Kirk Steudle, director of the Michigan Department of Transportation, joined Stateside again to answer one more MI Curious question about Michigan's roads.
See his answers to some of your other MI Curious questions here.
We know that even with the supplemental budget, there still isn't enough to fix all the roads in Michigan. That leads us to today's MI Curious question. Julie Chuey? of Westland wanted to know:
"How does the state choose which projects are a priority? Why do lower income areas seem to receive less quality and quantity of funds than the higher income areas?"
Hear Steudle describe Michigan's current road funding process above.
On that note, Craig Thiel, research director for the Citizens Research Council of Michigan, believes taxpayers aren’t going to get the bang for their buck, thanks to Michigan's outdated road funding formula that he says doesn't address the way we use our roads today.

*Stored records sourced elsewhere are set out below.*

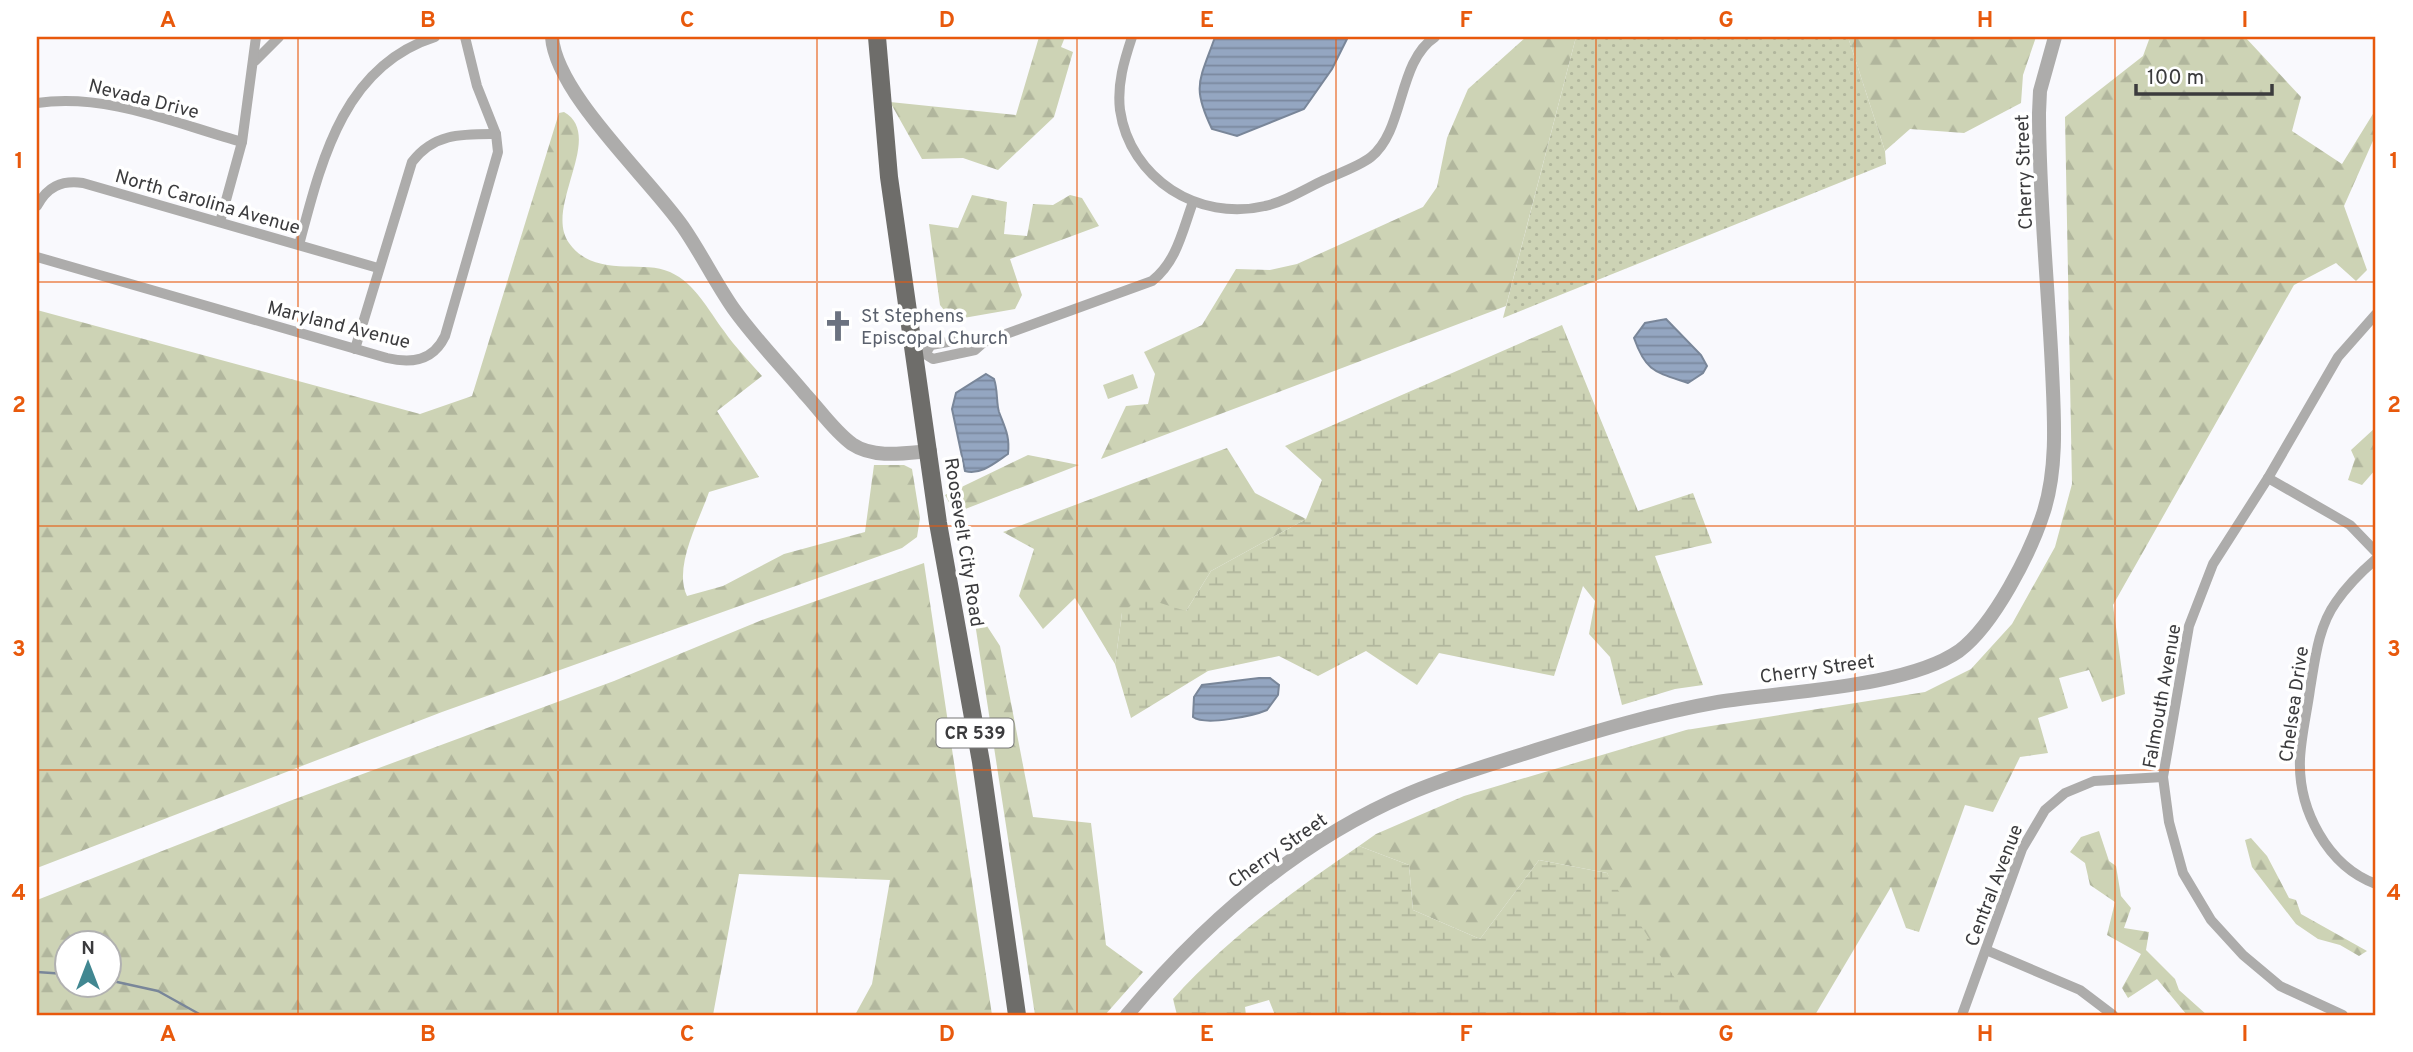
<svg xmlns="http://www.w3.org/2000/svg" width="2413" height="1052" font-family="Overpass,sans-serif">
	<defs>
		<pattern id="grass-dots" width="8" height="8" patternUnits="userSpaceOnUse" patternTransform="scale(1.75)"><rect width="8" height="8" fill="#cdd3b5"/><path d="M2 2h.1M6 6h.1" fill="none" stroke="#b1b69d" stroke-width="1.8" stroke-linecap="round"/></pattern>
		<pattern id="forest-firs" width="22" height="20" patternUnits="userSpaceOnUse" patternTransform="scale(1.75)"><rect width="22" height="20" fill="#cdd3b5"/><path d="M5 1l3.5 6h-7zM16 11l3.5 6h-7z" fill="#b1b69d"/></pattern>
		<pattern id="wetland-marsh" width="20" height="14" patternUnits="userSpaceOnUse" patternTransform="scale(1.75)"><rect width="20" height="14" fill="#cdd3b5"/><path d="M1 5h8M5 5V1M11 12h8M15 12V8" fill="none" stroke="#b1b69d"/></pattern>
		<pattern id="water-rules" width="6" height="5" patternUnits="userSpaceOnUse" patternTransform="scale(1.75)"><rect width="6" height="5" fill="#94a6c1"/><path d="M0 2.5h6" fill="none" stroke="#7a889e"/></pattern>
	</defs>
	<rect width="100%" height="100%" fill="#f9f9fd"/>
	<polygon fill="url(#grass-dots)" points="1576,37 1848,37 1885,151 1886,164 1503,318"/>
	<g fill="url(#forest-firs)" fill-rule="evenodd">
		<polygon points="1039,37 1065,37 1061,47 1073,52 1054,117 998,170 963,158 922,159 890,102 1016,115"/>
		<polygon points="1526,37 1576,37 1506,306 1101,459 1126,406 1148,404 1155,374 1144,352 1202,325 1236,269 1270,270 1297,264 1423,207 1437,187 1447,138 1468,89"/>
		<polygon points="1848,37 2036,37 2023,75 2021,103 1964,133 1910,129 1885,151"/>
		<polygon points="2150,37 2245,37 2301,97 2292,131 2342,164 2376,109 2376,134 2344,206 2367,270 2356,281 2336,263 2294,285 2113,605 2125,694 2102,702 2089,670 2059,678 2068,708 2038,718 2048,753 2020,757 1993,812 1965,805 1919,932 1906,928 1891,887 1815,1015 1679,1015 1607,873 1539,860 1480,939 1413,910 1409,865 1359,846 1376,834 1464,796 1686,730 1925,692 1971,669 2012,624 2055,547 2072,484 2065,117 2143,56"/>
		<path d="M564 112C606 136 543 207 569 243 595 279 641 259 670 272 696 284 708 310 724 331 735 347 749 361 762 376L717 411 759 477 709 492C699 521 673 567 687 596L723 586 784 554 865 532 874 465H904L912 469 920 518 917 537 902 548 442 712 37 868V310L420 414 472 396 559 113Z"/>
		<polygon points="972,195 1007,202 1004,234 1027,236 1033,204 1053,205 1070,195 1082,198 1099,226 1010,259 1022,295 1015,309 952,320 940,305 929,224 958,228"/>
		<polygon points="2376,427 2376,469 2362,485 2348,480 2355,459 2351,450"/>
		<polygon points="1227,448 1255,493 1306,519 1211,571 1186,611 1122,613 1115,664 1075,598 1043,629 1019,596 1034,549 1003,532"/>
		<polygon points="1028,455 1079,465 955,513 945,495"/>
		<path d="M924 563 992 1015H855L872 984 890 880 739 874 713 1015H37V900L287 802 614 681 762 620ZM66 944H108V986H66Z"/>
		<polygon points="975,623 985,623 1000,646 1033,817 1091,823 1106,945 1143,972 1105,1015 1035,1015"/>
		<polygon points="2099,831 2109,861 2116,866 2121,896 2131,908 2124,928 2149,932 2146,950 2175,979 2179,990 2207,1015 2187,1015 2157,979 2128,998 2122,988 2141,954 2107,935 2115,902 2090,885 2085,863 2070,852 2081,837"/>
		<polygon points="2251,838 2267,856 2289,898 2296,900 2301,914 2367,951 2359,956 2340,945 2318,939 2296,924 2252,867 2245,840"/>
	</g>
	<g fill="url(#wetland-marsh)">
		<polygon points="1562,325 1638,511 1693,493 1712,543 1655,556 1703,685 1675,689 1622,705 1610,657 1589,634 1595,601 1583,586 1554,676 1439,653 1417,685 1366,651 1318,676 1279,656 1208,671 1131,718 1115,664 1122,613 1141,597 1186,611 1211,571 1306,519 1322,480 1285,446"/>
		<path d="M1359 846 1409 865 1413 910 1480 939 1539 860 1607 873 1676 980 1680 1013 1275 1015 1269 1000 1245 1007 1246 1015H1177L1173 999C1227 939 1293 891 1359 846Z"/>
	</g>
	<polygon fill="#cdd3b5" points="1133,374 1138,388 1108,399 1103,385"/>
	<g fill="url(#water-rules)" stroke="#798699" stroke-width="2">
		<path d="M1215 37H1348L1332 69 1304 109 1237 136 1212 129C1191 86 1200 80 1215 37Z"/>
		<path d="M1666 319 1701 355 1707 366 1703 373 1688 383C1655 372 1646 372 1634 338L1645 323Z"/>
		<path d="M986 374 994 379C998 390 996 402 999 412 1005 428 1010 436 1008 454 996 462 980 476 965 471L952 409 956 393Z"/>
		<path d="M1259 678H1270L1279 685 1278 695 1267 710C1253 716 1205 726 1193 717L1194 697 1202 685Z"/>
	</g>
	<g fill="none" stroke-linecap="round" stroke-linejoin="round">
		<g stroke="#798699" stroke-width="2.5">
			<polyline points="37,972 66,974"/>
			<polyline points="108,980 158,991 201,1015"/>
		</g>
		<g stroke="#adacab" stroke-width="10">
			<path d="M1132 37C1124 61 1117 84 1120 110 1130 179 1199 222 1265 206 1285 202 1305 189 1324 180 1339 173 1358 167 1371 157 1405 130 1397 62 1435 37"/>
			<polyline points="255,61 279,37"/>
			<path d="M37 103C107 93 174 123 242 142"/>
			<path d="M37 206C47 187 61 180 83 183L378 268"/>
			<polyline points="220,222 242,142 256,37"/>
			<path d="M299 245C321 162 343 66 435 37"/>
			<path d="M37 257 387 358C412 364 433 361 445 336L498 152 496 134 477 86 465 37"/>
			<path d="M355 349 412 162C434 133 462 134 496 134"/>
			<polyline points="925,354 931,345 970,338 984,342"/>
			<path d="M916 355 925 354 933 359 975 350 984 342 1152 281C1177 261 1182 232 1193 202"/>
			<polyline points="2268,478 2350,525 2376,552"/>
			<path d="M2376 559C2361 572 2347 586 2336 602 2318 627 2315 660 2310 689 2307 712 2301 736 2300 759 2298 809 2327 866 2376 884"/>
			<polyline points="1986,950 2080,990 2113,1015"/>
			<polyline points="1962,1015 2022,849 2045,810 2065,793 2094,781 2163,777"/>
			<polyline points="2343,1015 2280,986 2243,955 2211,920 2183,873 2169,822 2163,777 2189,626 2213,564 2268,478 2338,357 2376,314"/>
		</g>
		<g stroke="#adacab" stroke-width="14">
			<path d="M552 37C556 94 650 179 683 227 701 253 715 282 733 308 755 339 781 365 805 394 820 410 834 431 852 444 874 459 906 453 930 451"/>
			<path d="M1127 1015C1204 923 1296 842 1408 794 1449 776 1493 764 1536 750 1596 731 1656 713 1718 702 1784 691 1906 688 1959 651 1994 625 2031 552 2044 511 2058 466 2054 415 2052 369 2048 284 2039 198 2039 113L2040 91 2055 37"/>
		</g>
		<polyline stroke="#6e6d6a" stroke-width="18" points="877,37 889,177 938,523 981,762 1017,1015"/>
	</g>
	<path fill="none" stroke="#e8590c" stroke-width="2" stroke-opacity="0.55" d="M298 37V1015M558 37V1015M817 37V1015M1077 37V1015M1336 37V1015M1596 37V1015M1855 37V1015M2115 37V1015M37 282H2376M37 526H2376M37 770H2376"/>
	<defs>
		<symbol id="church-bare" viewBox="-9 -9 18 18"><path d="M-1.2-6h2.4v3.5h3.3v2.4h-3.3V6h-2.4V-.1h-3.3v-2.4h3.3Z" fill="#6b7280" stroke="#fff" stroke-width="2.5" paint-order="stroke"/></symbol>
	</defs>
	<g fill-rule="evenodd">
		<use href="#church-bare" x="816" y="304" width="44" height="44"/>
	</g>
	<g text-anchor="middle" stroke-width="7" stroke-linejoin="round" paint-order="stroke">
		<rect fill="#fff" stroke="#767677" stroke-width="2" x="936.5" y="718.5" width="77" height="29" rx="5"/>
		<g font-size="18" font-weight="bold" fill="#3b3b3d">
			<text x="975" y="739">CR 539</text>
		</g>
		<g font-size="19" fill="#3b3b3d" stroke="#fff">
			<text transform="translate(144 98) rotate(14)" y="7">Nevada Drive</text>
			<text transform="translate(2023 172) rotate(-92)" y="7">Cherry Street</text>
			<text transform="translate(208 201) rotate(16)" y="7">North Carolina Avenue</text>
			<text transform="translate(339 324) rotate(14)" y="7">Maryland Avenue</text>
			<text transform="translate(965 542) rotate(81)" y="7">Roosevelt City Road</text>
			<text transform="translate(1817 668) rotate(-8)" y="7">Cherry Street</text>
			<text transform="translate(2161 696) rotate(-80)" y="7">Falmouth Avenue</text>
			<text transform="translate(2293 704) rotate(-82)" y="7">Chelsea Drive</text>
			<text transform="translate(1277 850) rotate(-35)" y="7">Cherry Street</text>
			<text transform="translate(1993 885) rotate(-69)" y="7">Central Avenue</text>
		</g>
		<g font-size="19" fill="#5b616d" stroke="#fff" text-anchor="start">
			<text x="861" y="322">St Stephens<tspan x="861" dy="22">Episcopal Church</tspan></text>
		</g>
	</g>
	<rect width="2413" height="1052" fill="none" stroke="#ffffff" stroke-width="77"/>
	<g transform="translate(88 964)"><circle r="33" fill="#ffffff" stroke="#b1b1b1" stroke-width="2"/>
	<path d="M0-5L12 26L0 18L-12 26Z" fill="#418791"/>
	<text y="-10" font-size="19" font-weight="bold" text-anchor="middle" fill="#3b3b3d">N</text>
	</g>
	<path d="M2136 84v10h136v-10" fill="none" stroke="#3b3b3d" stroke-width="3.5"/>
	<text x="2147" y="84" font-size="21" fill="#3b3b3d" stroke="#ffffff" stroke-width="5" paint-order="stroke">100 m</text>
	<rect x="38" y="38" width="2336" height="976" fill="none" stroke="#e8590c" stroke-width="2.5"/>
	<g font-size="23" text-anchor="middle" font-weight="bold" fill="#e8590c">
		<text x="168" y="27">A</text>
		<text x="428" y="27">B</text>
		<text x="687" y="27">C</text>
		<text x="947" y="27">D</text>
		<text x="1207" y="27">E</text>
		<text x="1466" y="27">F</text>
		<text x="1726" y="27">G</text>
		<text x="1985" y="27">H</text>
		<text x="2245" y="27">I</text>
		<text x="19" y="168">1</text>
		<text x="2394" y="168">1</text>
		<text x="19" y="412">2</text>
		<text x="2394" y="412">2</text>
		<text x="19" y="656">3</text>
		<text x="2394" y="656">3</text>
		<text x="19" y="900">4</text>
		<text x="2394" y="900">4</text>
		<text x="168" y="1041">A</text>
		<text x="428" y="1041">B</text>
		<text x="687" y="1041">C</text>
		<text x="947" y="1041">D</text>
		<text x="1207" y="1041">E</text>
		<text x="1466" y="1041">F</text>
		<text x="1726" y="1041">G</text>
		<text x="1985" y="1041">H</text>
		<text x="2245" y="1041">I</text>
	</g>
</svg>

Thiel joined Stateside to explain how our formula for allocating funds for road improvement – which dates back to 1951 – doesn’t keep up with our current road conditions. He also explains why Michigan has stuck with this formula all these years, and he makes a case for a better way of dividing up the highway funding.
On Tuesday March 20, from 8:00 AM to 9:30 AM, there will be a Leader’s Issue Forum at the Michigan Chamber of Commerce offices in Lansing to discuss Michigan’s roads and infrastructure. In attendance will be State Rep. Triston Cole, State Sen. Tom Casperson, chair of the Transportation Committee, and Kirk Steudle, director of the Michigan Department of Transportation.